What the exercise asks: An exact reproduction of the lines below, from the first through the one with "right back paw: (1038, 1400)", is the whole answer; pictures have no place in it.

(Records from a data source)
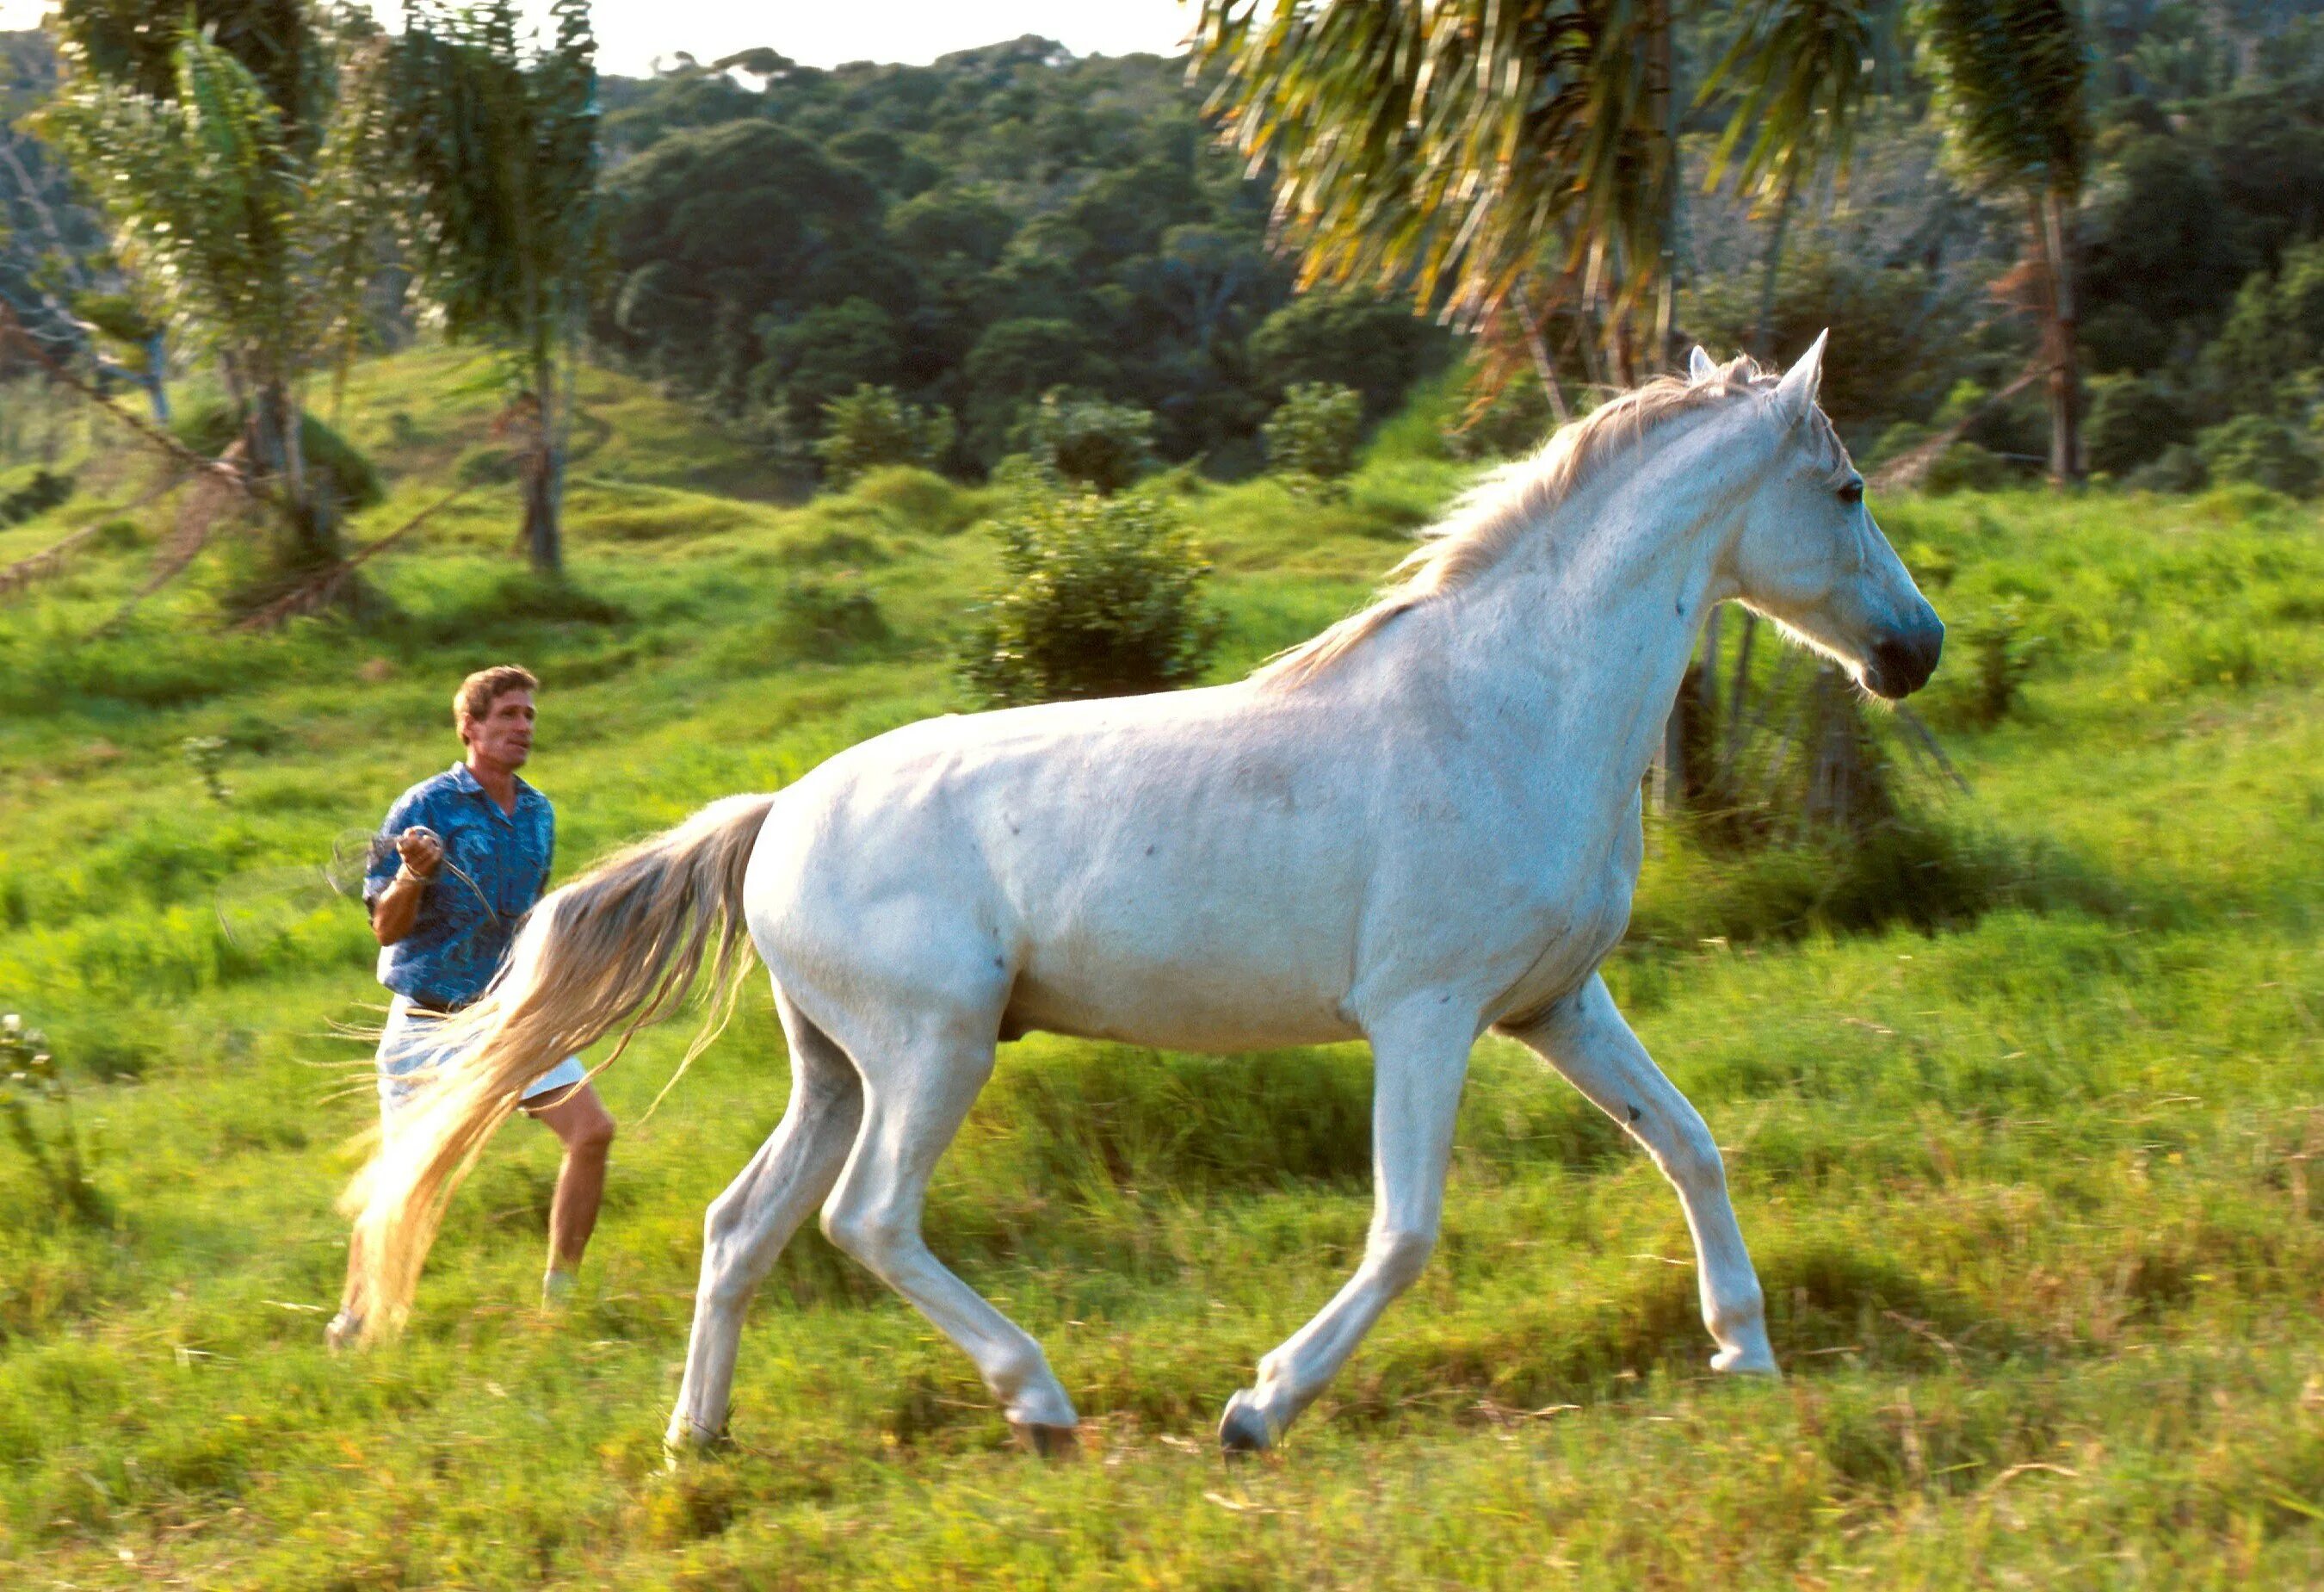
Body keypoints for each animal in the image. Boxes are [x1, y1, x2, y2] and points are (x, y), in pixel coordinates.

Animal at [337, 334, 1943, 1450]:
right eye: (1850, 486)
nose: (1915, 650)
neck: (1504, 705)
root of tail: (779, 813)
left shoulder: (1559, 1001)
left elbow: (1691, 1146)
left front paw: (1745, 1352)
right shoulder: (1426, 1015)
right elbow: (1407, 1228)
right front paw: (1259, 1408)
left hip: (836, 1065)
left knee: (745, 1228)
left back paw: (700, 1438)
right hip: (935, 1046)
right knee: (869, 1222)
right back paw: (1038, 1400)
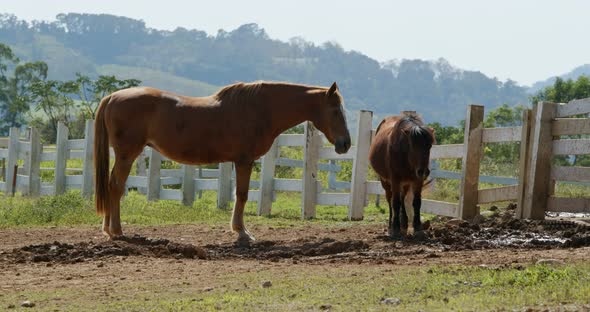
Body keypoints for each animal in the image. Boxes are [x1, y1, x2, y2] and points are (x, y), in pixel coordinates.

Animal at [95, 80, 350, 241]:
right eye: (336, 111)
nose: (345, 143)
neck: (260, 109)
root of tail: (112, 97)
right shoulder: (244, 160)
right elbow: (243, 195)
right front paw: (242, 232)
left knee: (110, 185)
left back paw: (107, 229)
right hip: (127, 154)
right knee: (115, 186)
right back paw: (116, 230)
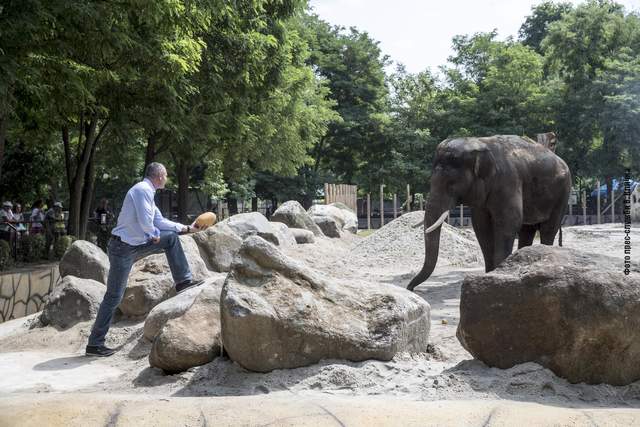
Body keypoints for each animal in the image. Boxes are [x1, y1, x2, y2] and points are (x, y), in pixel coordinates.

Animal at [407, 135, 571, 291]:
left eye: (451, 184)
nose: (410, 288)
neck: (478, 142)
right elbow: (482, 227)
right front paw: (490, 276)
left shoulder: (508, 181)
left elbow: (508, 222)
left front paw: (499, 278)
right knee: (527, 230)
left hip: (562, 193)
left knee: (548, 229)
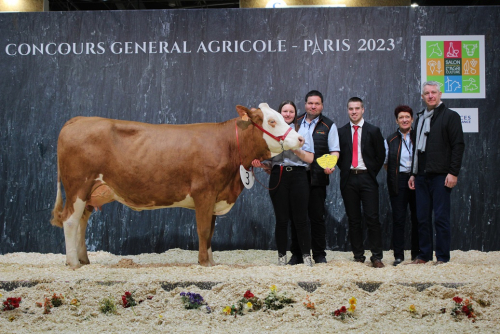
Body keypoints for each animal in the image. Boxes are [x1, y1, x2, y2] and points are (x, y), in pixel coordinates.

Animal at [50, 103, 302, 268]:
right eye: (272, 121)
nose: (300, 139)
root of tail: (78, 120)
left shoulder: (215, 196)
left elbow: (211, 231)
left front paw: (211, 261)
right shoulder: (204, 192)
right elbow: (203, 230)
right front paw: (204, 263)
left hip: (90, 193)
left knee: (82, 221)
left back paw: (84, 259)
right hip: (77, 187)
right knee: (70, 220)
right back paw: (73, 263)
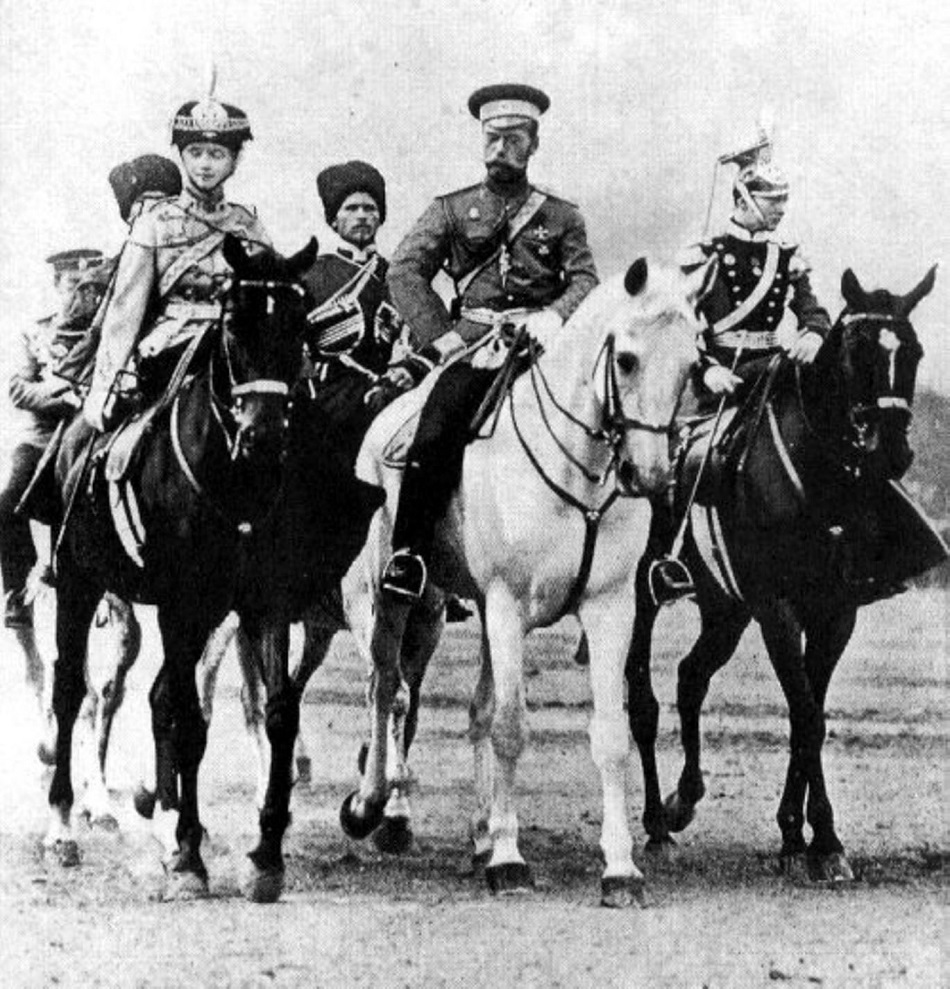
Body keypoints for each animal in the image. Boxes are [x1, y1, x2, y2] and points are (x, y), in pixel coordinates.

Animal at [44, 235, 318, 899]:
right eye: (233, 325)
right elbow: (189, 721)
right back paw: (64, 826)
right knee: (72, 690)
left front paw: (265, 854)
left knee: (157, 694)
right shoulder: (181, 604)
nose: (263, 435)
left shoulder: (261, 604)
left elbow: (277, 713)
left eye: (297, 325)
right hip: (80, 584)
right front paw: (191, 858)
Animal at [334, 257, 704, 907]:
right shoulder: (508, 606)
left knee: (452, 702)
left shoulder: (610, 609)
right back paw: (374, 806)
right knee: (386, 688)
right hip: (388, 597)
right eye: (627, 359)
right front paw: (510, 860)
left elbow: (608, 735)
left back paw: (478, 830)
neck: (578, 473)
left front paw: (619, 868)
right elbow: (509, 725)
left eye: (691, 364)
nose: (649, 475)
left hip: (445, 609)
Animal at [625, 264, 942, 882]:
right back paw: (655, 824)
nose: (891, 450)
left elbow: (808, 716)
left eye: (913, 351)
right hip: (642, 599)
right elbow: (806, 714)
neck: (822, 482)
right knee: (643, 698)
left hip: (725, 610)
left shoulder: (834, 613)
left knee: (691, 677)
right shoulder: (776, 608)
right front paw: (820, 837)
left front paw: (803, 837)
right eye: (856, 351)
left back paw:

Solution:
Body keypoints for each animal in the image. Boxes are [x1, y1, x2, y2] and points are (x, y), in pixel coordinates.

Animal at [337, 334, 1943, 1450]:
right eye: (1850, 486)
nose: (1915, 650)
neck: (1504, 705)
root of tail: (779, 813)
left shoulder: (1559, 1001)
left elbow: (1691, 1146)
left front paw: (1745, 1352)
right shoulder: (1426, 1015)
right elbow: (1407, 1228)
right front paw: (1259, 1408)
left hip: (836, 1065)
left knee: (745, 1228)
left back paw: (700, 1438)
right hip: (935, 1046)
right knee: (869, 1222)
right back paw: (1038, 1400)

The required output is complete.